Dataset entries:
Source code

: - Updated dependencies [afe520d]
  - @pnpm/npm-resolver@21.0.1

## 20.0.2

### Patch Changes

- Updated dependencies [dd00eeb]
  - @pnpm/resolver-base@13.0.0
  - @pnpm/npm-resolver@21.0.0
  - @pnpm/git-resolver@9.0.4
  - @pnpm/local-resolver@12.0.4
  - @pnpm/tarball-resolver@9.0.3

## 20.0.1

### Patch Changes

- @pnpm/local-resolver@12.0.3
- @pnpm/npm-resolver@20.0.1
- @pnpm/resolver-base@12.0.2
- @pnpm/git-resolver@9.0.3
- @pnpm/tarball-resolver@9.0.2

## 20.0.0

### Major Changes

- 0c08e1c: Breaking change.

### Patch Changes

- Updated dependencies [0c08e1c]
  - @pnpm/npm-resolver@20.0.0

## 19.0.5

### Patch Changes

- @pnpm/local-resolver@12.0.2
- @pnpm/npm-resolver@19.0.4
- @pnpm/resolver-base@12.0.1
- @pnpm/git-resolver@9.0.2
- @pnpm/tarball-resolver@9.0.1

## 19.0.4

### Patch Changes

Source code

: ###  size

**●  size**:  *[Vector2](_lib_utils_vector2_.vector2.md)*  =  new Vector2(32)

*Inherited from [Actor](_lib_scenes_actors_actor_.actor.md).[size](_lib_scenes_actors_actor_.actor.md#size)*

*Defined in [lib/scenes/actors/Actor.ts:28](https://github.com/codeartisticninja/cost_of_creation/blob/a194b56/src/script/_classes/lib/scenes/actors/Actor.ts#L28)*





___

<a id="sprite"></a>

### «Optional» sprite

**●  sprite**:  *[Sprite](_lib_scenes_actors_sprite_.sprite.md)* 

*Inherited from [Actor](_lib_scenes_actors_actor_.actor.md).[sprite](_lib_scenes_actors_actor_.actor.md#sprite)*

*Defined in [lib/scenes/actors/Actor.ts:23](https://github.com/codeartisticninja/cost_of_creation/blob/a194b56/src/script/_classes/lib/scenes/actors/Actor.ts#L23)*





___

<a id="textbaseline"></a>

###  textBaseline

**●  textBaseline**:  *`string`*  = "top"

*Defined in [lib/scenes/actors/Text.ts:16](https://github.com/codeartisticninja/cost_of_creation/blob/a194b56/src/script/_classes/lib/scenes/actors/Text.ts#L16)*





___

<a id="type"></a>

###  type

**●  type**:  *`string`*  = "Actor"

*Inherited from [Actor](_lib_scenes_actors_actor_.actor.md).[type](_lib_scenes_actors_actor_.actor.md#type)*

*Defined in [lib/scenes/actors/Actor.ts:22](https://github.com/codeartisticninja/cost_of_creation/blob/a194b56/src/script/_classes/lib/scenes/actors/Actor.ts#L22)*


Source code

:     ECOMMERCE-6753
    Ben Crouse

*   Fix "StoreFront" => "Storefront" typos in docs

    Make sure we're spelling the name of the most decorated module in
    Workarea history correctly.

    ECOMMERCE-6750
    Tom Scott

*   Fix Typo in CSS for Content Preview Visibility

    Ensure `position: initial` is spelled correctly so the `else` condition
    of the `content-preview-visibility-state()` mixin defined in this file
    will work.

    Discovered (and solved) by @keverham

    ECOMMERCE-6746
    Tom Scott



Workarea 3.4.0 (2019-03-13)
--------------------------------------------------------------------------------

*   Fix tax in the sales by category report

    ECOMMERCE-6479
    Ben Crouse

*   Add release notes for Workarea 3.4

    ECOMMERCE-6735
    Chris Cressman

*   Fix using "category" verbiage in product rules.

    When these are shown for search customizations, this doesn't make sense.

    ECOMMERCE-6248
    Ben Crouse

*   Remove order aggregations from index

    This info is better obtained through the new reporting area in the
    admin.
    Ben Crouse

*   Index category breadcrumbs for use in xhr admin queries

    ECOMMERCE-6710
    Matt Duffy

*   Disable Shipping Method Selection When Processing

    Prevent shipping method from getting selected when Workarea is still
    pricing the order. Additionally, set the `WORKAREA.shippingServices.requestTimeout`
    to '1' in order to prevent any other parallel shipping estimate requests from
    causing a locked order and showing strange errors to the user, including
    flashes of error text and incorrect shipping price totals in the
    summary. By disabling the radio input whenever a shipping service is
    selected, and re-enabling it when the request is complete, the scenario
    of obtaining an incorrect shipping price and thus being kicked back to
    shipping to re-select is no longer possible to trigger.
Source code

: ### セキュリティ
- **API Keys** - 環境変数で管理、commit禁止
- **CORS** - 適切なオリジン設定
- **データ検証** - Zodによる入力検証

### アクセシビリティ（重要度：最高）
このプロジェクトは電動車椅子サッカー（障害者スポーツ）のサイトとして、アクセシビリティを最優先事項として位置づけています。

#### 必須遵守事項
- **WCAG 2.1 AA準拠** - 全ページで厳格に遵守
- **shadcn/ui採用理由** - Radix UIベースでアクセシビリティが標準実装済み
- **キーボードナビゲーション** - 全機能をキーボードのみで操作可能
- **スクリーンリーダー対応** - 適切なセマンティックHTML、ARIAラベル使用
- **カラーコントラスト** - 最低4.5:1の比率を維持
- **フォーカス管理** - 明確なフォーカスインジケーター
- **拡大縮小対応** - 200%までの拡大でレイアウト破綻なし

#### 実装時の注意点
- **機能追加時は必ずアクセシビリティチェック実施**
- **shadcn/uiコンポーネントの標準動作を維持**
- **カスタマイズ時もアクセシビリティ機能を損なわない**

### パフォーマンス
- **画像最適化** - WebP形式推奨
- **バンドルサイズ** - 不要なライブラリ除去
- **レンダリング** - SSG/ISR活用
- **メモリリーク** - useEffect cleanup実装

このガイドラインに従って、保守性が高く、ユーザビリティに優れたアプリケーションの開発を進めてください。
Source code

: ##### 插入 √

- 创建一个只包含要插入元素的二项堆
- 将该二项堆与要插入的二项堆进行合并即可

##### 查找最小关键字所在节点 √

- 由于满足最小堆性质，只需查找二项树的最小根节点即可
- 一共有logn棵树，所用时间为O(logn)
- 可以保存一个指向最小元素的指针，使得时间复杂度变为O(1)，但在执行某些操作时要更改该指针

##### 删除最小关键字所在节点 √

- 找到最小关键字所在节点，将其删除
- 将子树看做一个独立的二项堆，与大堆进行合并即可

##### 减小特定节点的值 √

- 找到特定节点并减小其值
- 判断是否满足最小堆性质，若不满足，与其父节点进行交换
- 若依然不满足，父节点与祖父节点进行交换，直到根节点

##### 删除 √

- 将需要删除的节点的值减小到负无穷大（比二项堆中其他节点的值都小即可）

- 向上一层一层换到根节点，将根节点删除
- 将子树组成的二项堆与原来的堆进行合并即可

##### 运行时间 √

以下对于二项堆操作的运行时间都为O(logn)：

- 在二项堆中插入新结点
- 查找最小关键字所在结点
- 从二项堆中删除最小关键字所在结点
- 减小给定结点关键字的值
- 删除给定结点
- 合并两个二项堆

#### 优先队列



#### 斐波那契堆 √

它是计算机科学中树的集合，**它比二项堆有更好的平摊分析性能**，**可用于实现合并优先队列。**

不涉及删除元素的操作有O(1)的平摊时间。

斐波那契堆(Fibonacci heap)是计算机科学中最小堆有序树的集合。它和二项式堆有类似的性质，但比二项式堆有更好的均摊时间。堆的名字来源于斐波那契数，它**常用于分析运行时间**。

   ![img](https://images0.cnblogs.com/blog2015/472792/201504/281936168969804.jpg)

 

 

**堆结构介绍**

EXERCISE OBJECTIVE — Keep to the lines from the one containing "- **カスタマイズ時もアクセシビリティ機能を損なわない**" to the end of the entries above, and retype them exactly.

THE COMPLETED TASK —
- **カスタマイズ時もアクセシビリティ機能を損なわない**

### パフォーマンス
- **画像最適化** - WebP形式推奨
- **バンドルサイズ** - 不要なライブラリ除去
- **レンダリング** - SSG/ISR活用
- **メモリリーク** - useEffect cleanup実装

このガイドラインに従って、保守性が高く、ユーザビリティに優れたアプリケーションの開発を進めてください。
Source code

: ##### 插入 √

- 创建一个只包含要插入元素的二项堆
- 将该二项堆与要插入的二项堆进行合并即可

##### 查找最小关键字所在节点 √

- 由于满足最小堆性质，只需查找二项树的最小根节点即可
- 一共有logn棵树，所用时间为O(logn)
- 可以保存一个指向最小元素的指针，使得时间复杂度变为O(1)，但在执行某些操作时要更改该指针

##### 删除最小关键字所在节点 √

- 找到最小关键字所在节点，将其删除
- 将子树看做一个独立的二项堆，与大堆进行合并即可

##### 减小特定节点的值 √

- 找到特定节点并减小其值
- 判断是否满足最小堆性质，若不满足，与其父节点进行交换
- 若依然不满足，父节点与祖父节点进行交换，直到根节点

##### 删除 √

- 将需要删除的节点的值减小到负无穷大（比二项堆中其他节点的值都小即可）

- 向上一层一层换到根节点，将根节点删除
- 将子树组成的二项堆与原来的堆进行合并即可

##### 运行时间 √

以下对于二项堆操作的运行时间都为O(logn)：

- 在二项堆中插入新结点
- 查找最小关键字所在结点
- 从二项堆中删除最小关键字所在结点
- 减小给定结点关键字的值
- 删除给定结点
- 合并两个二项堆

#### 优先队列



#### 斐波那契堆 √

它是计算机科学中树的集合，**它比二项堆有更好的平摊分析性能**，**可用于实现合并优先队列。**

不涉及删除元素的操作有O(1)的平摊时间。

斐波那契堆(Fibonacci heap)是计算机科学中最小堆有序树的集合。它和二项式堆有类似的性质，但比二项式堆有更好的均摊时间。堆的名字来源于斐波那契数，它**常用于分析运行时间**。

   ![img](https://images0.cnblogs.com/blog2015/472792/201504/281936168969804.jpg)

 

 

**堆结构介绍**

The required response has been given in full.